In a vote of confidence, Mechanical Orchard this week closed a $50 million Series B round led by GV (formerly Google Ventures), Alphabet’s corporate venture arm, bringing its total raised to $74 million.

“The increase was unsolicited,” Mee said. “Mechanical Orchard wasn’t scaling proactively, but GV presented a great partnership opportunity.”

Many vendors have created tools – and entire business divisions – to support digital transformation. Storage giant Box, for example, once ran a consulting division called Cash transformationdesigned to help organizations with the minutiae involved in their digital transformation journeys.

So what makes Mechanical Orchard different? Well, for one, it relies on generative AI to act as a “peer programmer” in rewriting and creating new software for businesses. There is inherent risks in leveraging AI for programming, but Mee says Mechanical Orchard always has developers in the loop to debug and review the final product.

Mee wouldn’t say which generative AI platform Mechanical Orchard uses, or whether it trains its own in-house coding models. This may be important for some customers with sensitive code who are concerned about having that code run through a third-party service such as GitHub Copilot or AWS Q Developer.

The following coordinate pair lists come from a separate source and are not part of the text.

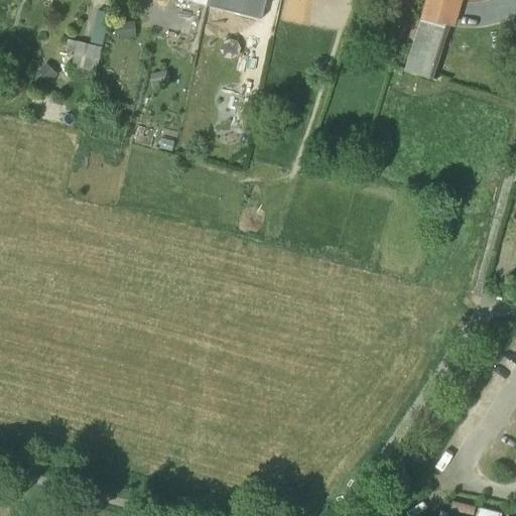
[(244,0),(207,0),(206,6),(247,16),(244,0)]
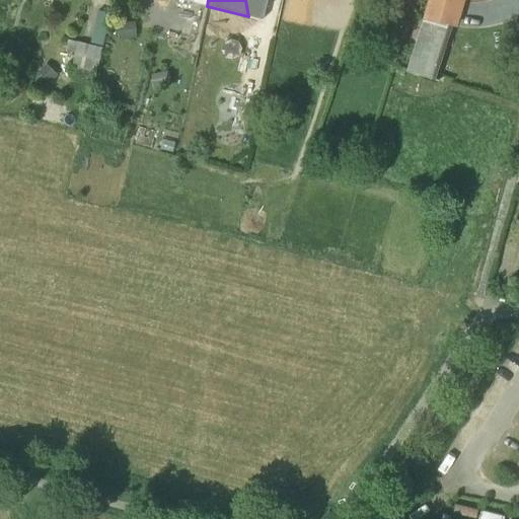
[(265,0),(245,0),(248,16),(261,20),(265,0)]
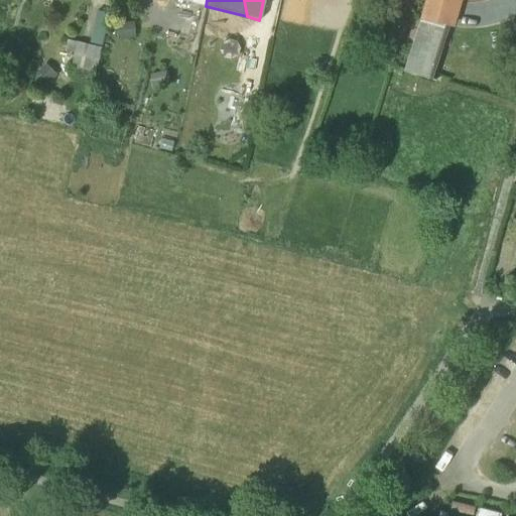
[(455,0),(425,0),(419,21),(422,21),(446,26),(448,27),(455,0)]
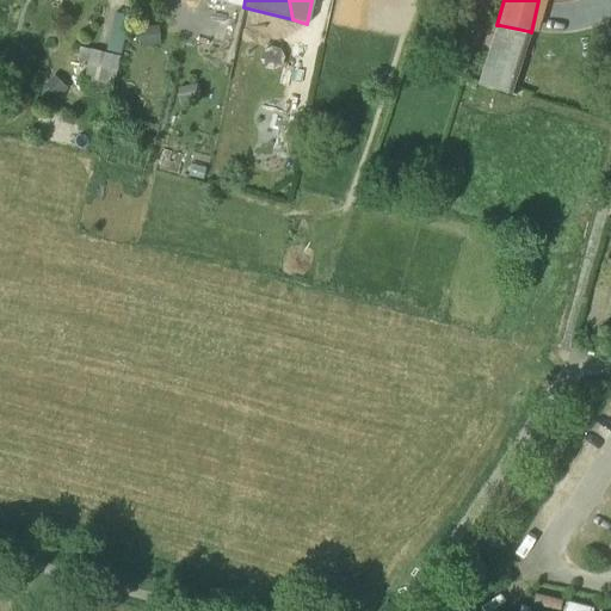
[(129,18),(116,14),(110,43),(123,45),(129,18)]
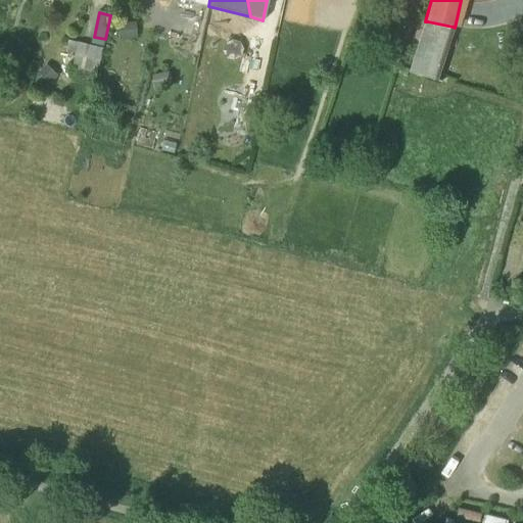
[(453,27),(428,21),(412,74),(438,82),(453,27)]
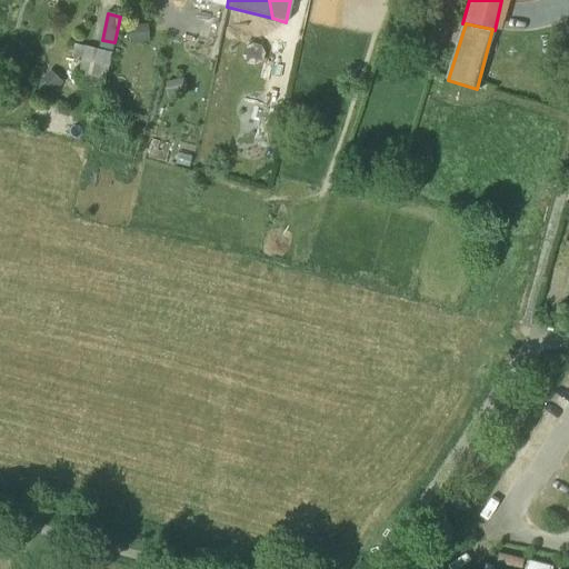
[(130,27),(130,43),(149,43),(149,27),(130,27)]
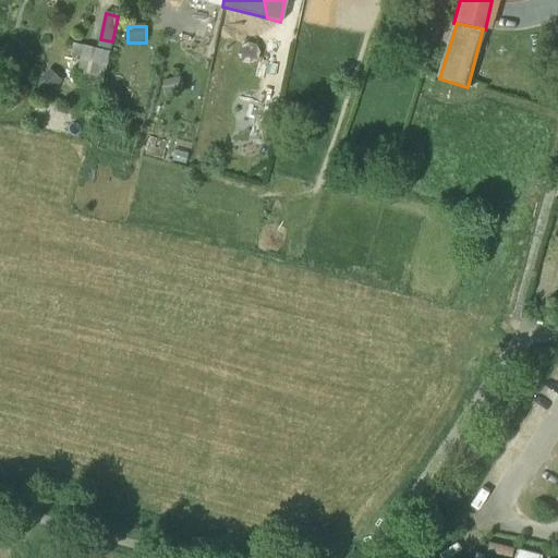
[(109,52),(82,48),(77,72),(105,77),(109,52)]
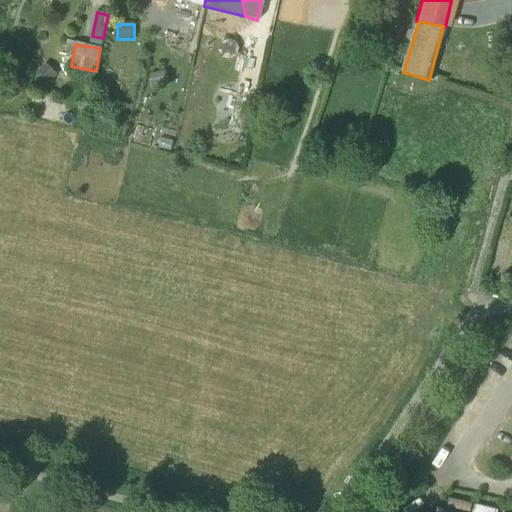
All buildings are outlined.
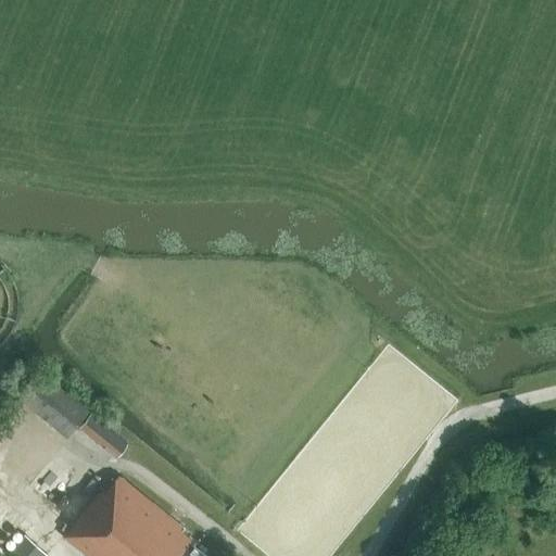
[(89,408),(38,367),(16,394),(67,437),(89,408)]
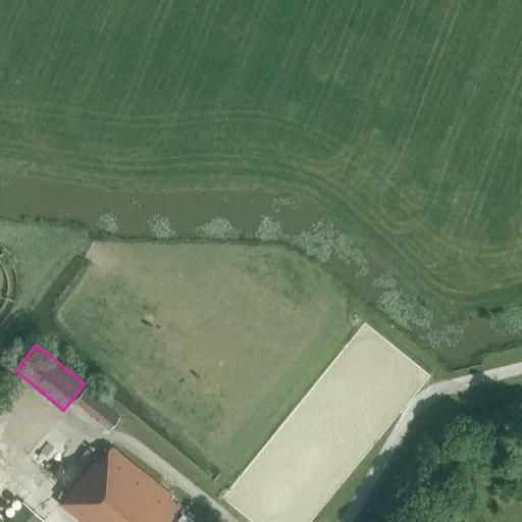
[(120,417),(85,388),(74,401),(109,430),(120,417)]
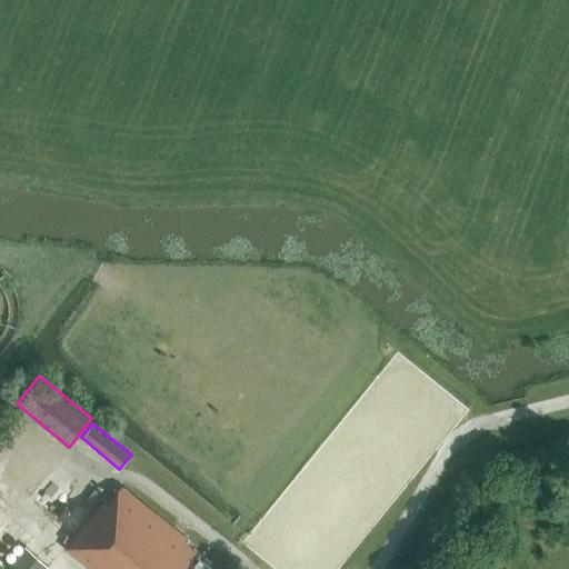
[(213,568),(199,557),(201,553),(187,542),(189,539),(122,485),(108,502),(105,500),(72,539),(68,535),(63,540),(69,543),(66,548),(91,568),(213,568)]
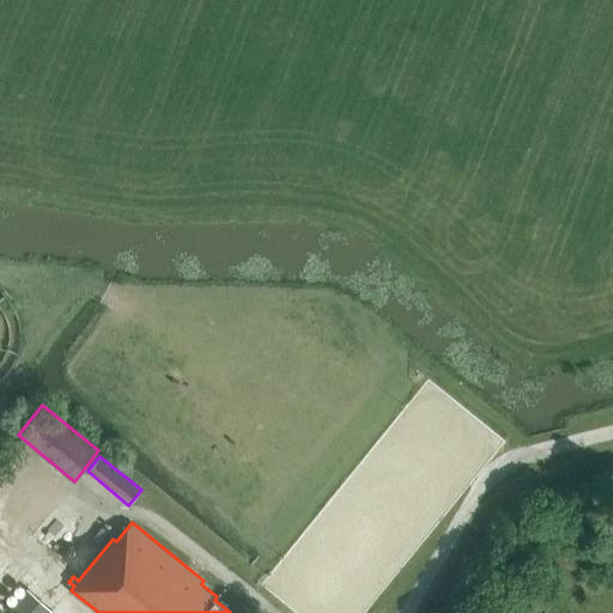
[(0,587),(0,610),(11,599),(0,587)]
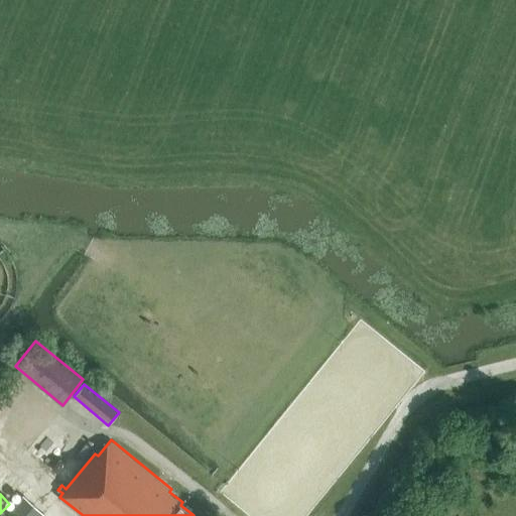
[(7,515),(42,515),(44,514),(24,495),(6,515),(7,515)]
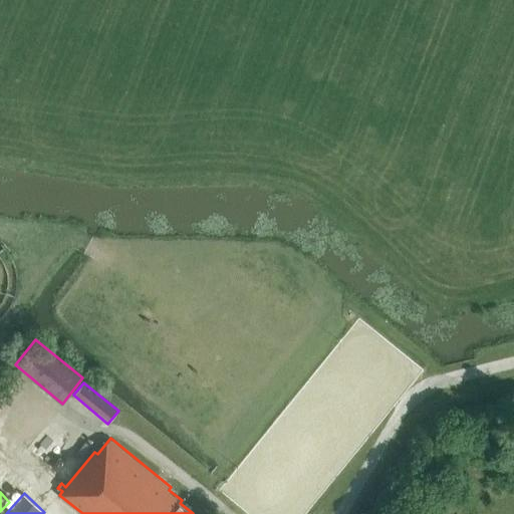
All buildings are outlined.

To “transform” a company’s legacy system – for example, software running on a mainframe – Mechanical Orchard works to understand the system’s behavior, identify its dependencies and decompose its components to define their purposes and how they work. Then the Mechanical Orchard team writes cloud-hosted code that replicates the functionality of the old system. Customers own this code and can deploy it wherever they see fit.

Mee says the new funds will be directed toward research and development with a focus on expanding the company’s AI capabilities. The San Francisco-based company currently has around 90 employees across its offices in the UK, Ireland, Italy and Germany.